As fight week for Riyadh’s Day of Reckoning card kicked off, the show received a blow as Jai Opetaia confirmed he has vacated the IBF cruiserweight title ahead of Saturday’s showdown with Ellis Zorro. Along with WBA light-heavyweight champ Dmitrii Bivol, the Australian southpaw was one of only two men bringing world titles to the party in Saudi.

Opetaia had been due to face Mairis Briedis next but took the Zorro fight when the Latvian sustained an injury. The IBF, however, were not happy with the situation and despite an appeal by all involved, it appears as though they rejected it leaving Opetaia to reveal the news on Monday.

“I fought through absolute agony to win that belt and it saddens me to relinquish it. But the fact is, Briedis isn’t ready to fight on December 23 and I need to stay active,” said Opetaia. “I simply can’t turn down a career high payday.

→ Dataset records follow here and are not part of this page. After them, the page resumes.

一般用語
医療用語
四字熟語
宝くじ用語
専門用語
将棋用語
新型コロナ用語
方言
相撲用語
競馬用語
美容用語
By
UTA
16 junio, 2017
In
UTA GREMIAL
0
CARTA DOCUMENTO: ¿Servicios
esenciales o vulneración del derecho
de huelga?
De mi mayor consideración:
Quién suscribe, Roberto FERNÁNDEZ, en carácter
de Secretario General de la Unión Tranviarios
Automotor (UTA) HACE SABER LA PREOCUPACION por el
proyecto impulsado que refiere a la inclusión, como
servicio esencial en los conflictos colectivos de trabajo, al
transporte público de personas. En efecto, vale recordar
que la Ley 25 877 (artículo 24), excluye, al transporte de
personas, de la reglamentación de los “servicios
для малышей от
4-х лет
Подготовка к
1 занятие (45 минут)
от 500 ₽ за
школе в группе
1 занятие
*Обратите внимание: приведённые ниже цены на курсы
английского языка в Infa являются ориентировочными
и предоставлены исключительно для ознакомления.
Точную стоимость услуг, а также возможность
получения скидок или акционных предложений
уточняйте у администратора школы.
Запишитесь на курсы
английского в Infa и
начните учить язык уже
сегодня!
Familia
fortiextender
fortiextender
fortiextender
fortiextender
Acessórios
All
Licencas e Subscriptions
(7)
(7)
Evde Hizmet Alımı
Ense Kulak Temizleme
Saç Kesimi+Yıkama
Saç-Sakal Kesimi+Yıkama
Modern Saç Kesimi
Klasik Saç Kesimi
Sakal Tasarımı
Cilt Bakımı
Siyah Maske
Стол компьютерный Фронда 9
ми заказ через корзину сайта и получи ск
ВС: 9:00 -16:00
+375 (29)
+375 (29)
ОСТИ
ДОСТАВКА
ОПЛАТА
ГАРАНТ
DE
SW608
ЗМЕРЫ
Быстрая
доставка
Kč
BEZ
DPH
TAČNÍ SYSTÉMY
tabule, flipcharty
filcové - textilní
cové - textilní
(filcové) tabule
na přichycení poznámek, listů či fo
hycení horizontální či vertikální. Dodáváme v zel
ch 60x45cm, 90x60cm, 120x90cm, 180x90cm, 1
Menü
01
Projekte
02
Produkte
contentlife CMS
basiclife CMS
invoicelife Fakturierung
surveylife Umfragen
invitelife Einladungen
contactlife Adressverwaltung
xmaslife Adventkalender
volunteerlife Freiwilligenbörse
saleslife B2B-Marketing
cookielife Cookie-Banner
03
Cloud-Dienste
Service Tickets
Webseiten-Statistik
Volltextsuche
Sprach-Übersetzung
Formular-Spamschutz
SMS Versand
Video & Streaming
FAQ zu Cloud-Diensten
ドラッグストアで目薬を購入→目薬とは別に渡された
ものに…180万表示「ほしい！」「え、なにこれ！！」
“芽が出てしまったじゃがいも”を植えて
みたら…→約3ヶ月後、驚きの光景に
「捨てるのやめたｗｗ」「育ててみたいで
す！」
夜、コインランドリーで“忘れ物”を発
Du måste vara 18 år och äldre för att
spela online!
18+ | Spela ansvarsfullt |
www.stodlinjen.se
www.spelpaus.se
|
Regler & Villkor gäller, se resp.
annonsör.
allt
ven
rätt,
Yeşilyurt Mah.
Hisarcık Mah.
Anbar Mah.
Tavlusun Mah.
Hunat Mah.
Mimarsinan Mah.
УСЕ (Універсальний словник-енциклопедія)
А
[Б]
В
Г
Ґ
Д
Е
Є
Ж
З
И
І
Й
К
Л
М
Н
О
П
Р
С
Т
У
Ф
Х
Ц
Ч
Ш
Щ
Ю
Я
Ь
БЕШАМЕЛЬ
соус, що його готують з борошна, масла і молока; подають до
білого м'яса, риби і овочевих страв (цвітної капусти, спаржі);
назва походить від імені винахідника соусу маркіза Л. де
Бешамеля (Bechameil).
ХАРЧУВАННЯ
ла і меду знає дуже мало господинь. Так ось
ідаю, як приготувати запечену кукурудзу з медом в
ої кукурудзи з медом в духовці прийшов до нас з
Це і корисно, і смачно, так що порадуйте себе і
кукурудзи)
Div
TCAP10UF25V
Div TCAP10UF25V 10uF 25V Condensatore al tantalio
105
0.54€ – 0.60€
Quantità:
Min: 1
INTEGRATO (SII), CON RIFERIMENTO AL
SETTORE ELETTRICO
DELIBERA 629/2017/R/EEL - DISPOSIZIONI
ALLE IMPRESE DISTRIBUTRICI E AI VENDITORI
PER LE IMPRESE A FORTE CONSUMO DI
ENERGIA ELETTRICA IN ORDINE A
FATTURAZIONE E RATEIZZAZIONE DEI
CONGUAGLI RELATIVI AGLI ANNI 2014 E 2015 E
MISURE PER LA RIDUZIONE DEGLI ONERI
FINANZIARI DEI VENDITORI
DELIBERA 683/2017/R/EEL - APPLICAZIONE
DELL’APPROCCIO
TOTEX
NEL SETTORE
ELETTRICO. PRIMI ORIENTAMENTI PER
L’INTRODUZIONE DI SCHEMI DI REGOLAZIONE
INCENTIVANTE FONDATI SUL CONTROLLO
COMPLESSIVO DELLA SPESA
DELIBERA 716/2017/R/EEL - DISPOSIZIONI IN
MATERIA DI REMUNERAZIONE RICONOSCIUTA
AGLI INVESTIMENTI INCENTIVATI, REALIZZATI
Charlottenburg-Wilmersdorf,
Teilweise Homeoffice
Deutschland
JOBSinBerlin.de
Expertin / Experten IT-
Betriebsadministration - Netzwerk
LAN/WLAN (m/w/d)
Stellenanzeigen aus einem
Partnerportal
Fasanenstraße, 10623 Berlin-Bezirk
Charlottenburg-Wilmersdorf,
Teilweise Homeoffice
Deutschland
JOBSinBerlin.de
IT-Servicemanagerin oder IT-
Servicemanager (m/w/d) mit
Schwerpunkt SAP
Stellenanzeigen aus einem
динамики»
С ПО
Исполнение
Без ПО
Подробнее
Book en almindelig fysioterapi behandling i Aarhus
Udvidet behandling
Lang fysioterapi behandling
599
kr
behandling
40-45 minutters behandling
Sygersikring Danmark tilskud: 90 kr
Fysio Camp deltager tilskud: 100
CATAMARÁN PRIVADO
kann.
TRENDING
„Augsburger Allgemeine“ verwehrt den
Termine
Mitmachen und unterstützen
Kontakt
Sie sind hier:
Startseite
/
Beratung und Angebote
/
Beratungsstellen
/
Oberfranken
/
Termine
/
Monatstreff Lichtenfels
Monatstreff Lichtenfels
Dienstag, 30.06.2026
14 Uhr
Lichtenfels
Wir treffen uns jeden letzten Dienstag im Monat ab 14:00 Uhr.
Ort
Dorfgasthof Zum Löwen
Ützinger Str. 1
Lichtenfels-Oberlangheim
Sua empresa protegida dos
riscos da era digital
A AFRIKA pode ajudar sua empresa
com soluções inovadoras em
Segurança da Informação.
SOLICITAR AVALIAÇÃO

“I am the true king of the cruiserweight division… I look forward to getting that IBF belt back as soon as possible and adding all of them, one by one. I’m locked in on Ellis Zorro. I’m here to do a job and I’m not happy until that job is done.”

Jai Opetaia (Mark Robinson Matchroom Boxing)

Tuesday, 19 December 


Just like Warren promised, on Tuesday it was confirmed that it will be Joshua against Wallin closing the show in Riyadh, with Wilder-Parker the fight directly before

On what was a quiet few days basically everywhere else for the sport, the fight week in Riyadh really began to gather pace by Tuesday. Jarrell Miller and Joshua ran into each other (not literally, they were standing still) in a hotel lobby, then Big Baby gave Daniel Dubois some grief as well. Wilder, meanwhile, claimed Joshua is ‘75 per cent scared’ to fight him. At least I am 100 per cent sure that’s what he said.

What is without doubt, is that Wilder this week revealed he has recently spent time at a retreat in Costa Rica taking psychoactive drug Ayahuasca. “Man, it’s been one of the top things in my life that I’m glad that I’ve experienced,” he told the Daily Telegraph.

“Ayahuasca has done some beautiful things for a lot of individuals, not only just including myself, where they brought affirmation to their life or some type of understanding of the path that they are running in their life. I’m looking forward to doing it many, many more times. I’m actually looking to do it after this fight as well.”

Presumably he will watch the Joshua fight first, though.